• [CONSIGNA]: Reproduce textualmente el pasaje del fragmento sobre Rimbaud, el hijo que empieza en "Conviene detenerse un" y termina en "origen del poeta.".

Rimbaud, el hijo es una obra de un destino singular. Mezcla de ensayo biográfico y prosa
poética, se trata, como señalaremos, de un libro que se constituye como un síntoma de la literatura
contemporánea. Con una sintaxis abigarrada y repleta de imágenes poéticas que todo el tiempo
atraviesan la narración, en términos muy esquemáticos, la obra de constituye como una serie de
retratos de la vida del joven poeta francés. Hay algo que resuena de la estructura del texto que
recuerda a la picaresca y a la novela de aprendizaje: los retratos están construidos en relación con
alguna otra figura, que a lo largo de la novela van siendo reemplazados, constituyéndose como
mojones de la “educación sentimental” de Rimbaud: la madre, los maestros, los amigos. Pero aquí
no se trata de educar en lo que Ludmer llamaba “las tretas del débil”, sino el despliegue a la vez
espectacular e íntimo de una percepción estética singular que cambió la historia de la poesía.
Conviene detenerse un momento en esta dinámica, recuperando algunas escenas. Como se deduce
de nuestra argumentación, el libro se constituye como una suerte de ficción de origen del poeta.

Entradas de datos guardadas

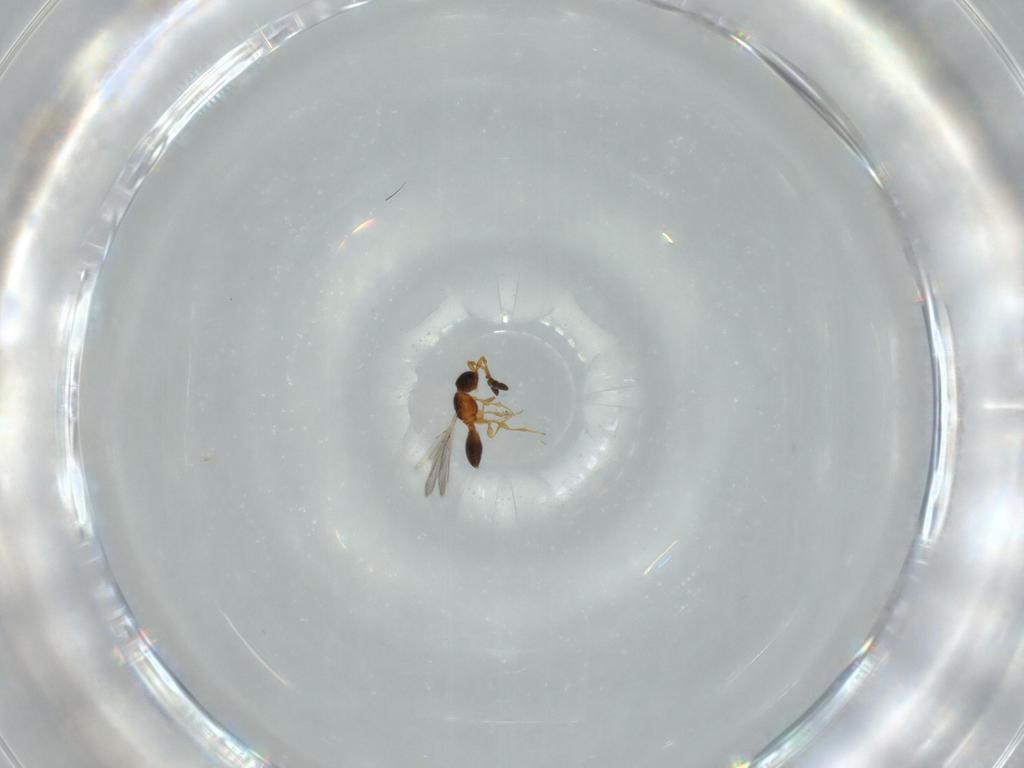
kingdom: Animalia
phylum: Arthropoda
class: Insecta
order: Hymenoptera
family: Diapriidae
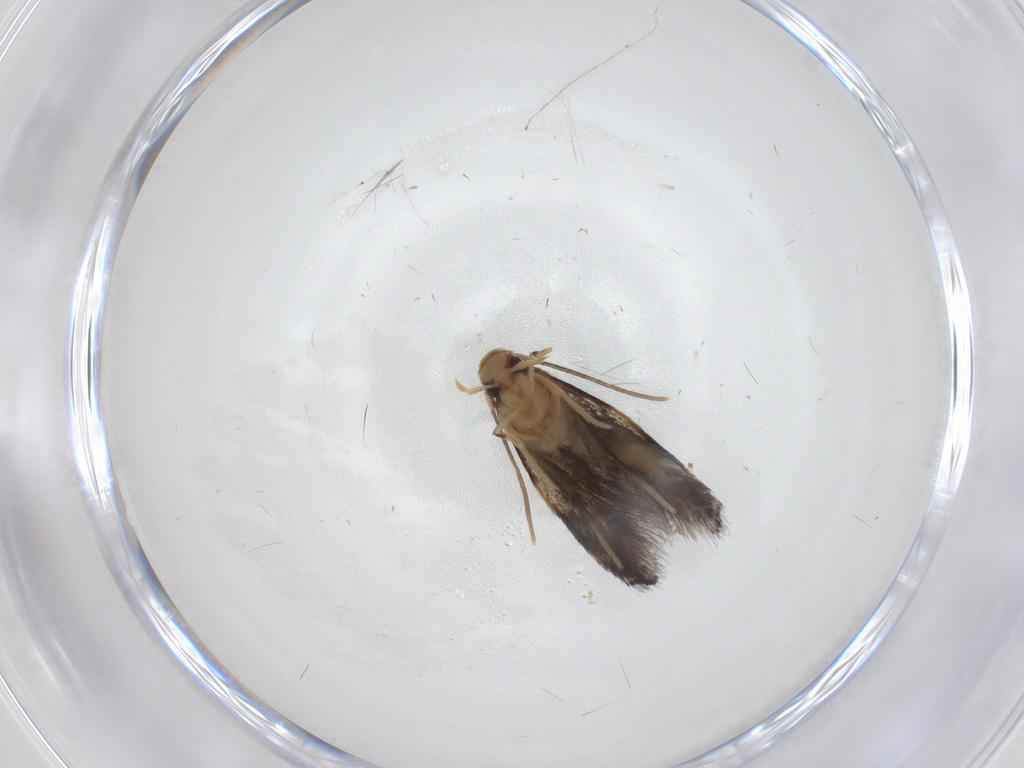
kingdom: Animalia
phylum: Arthropoda
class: Insecta
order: Lepidoptera
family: Gelechiidae
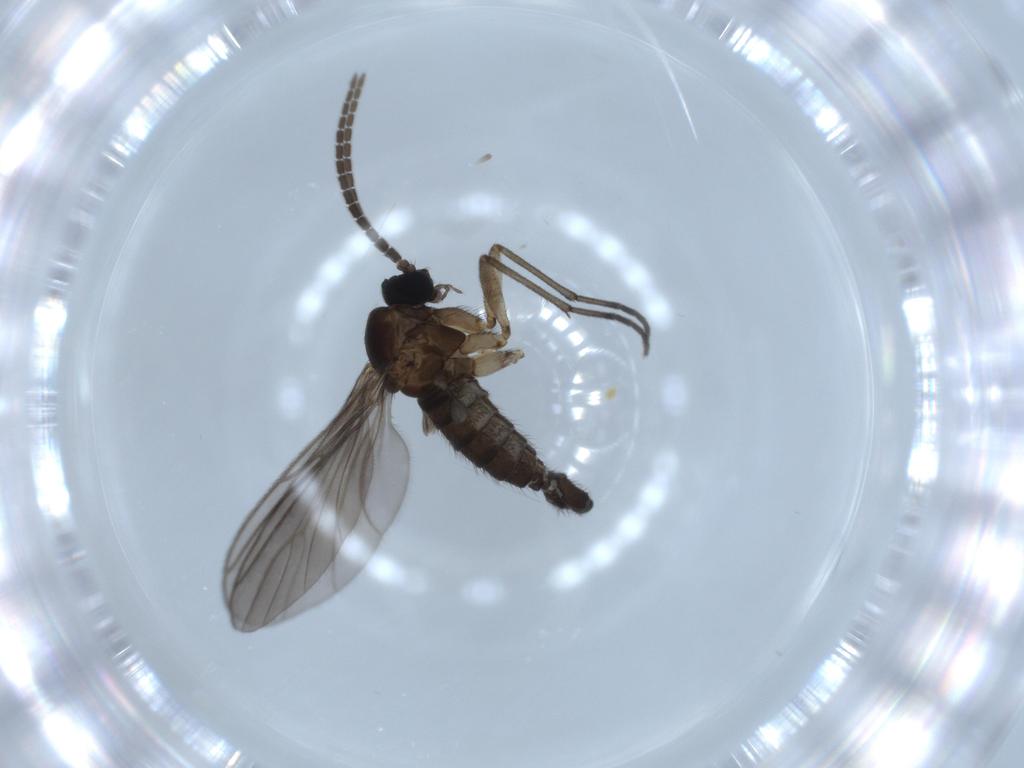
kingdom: Animalia
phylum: Arthropoda
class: Insecta
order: Diptera
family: Sciaridae
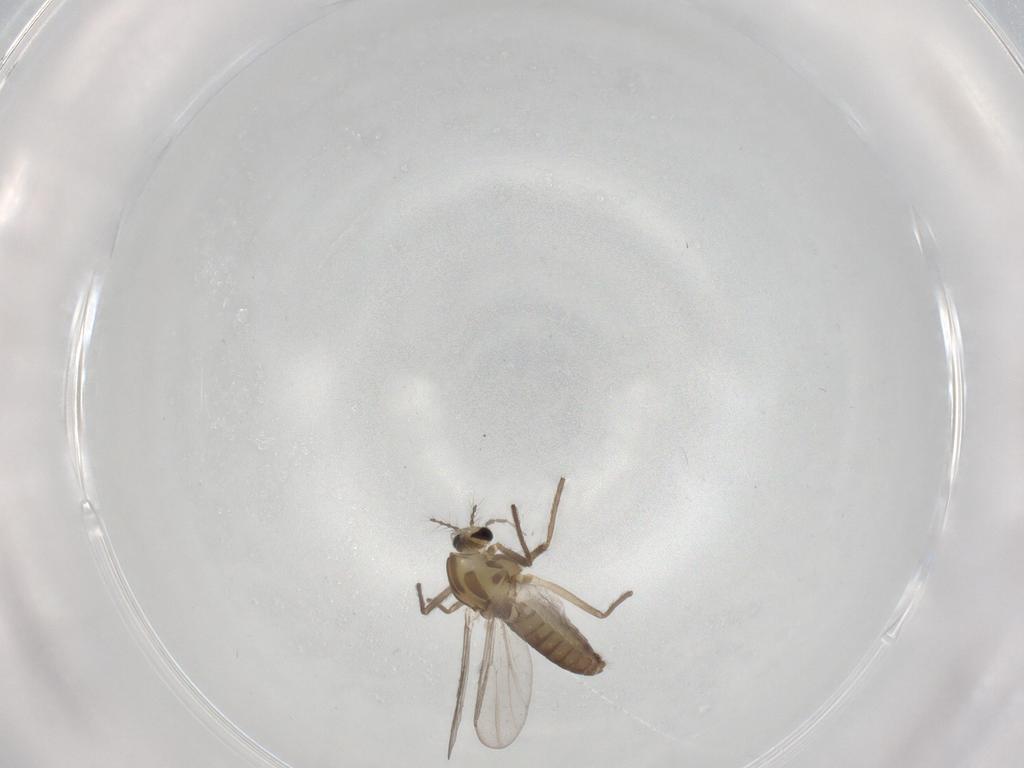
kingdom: Animalia
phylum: Arthropoda
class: Insecta
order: Diptera
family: Chironomidae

• [RESPUESTA]:
Conviene detenerse un momento en esta dinámica, recuperando algunas escenas. Como se deduce
de nuestra argumentación, el libro se constituye como una suerte de ficción de origen del poeta.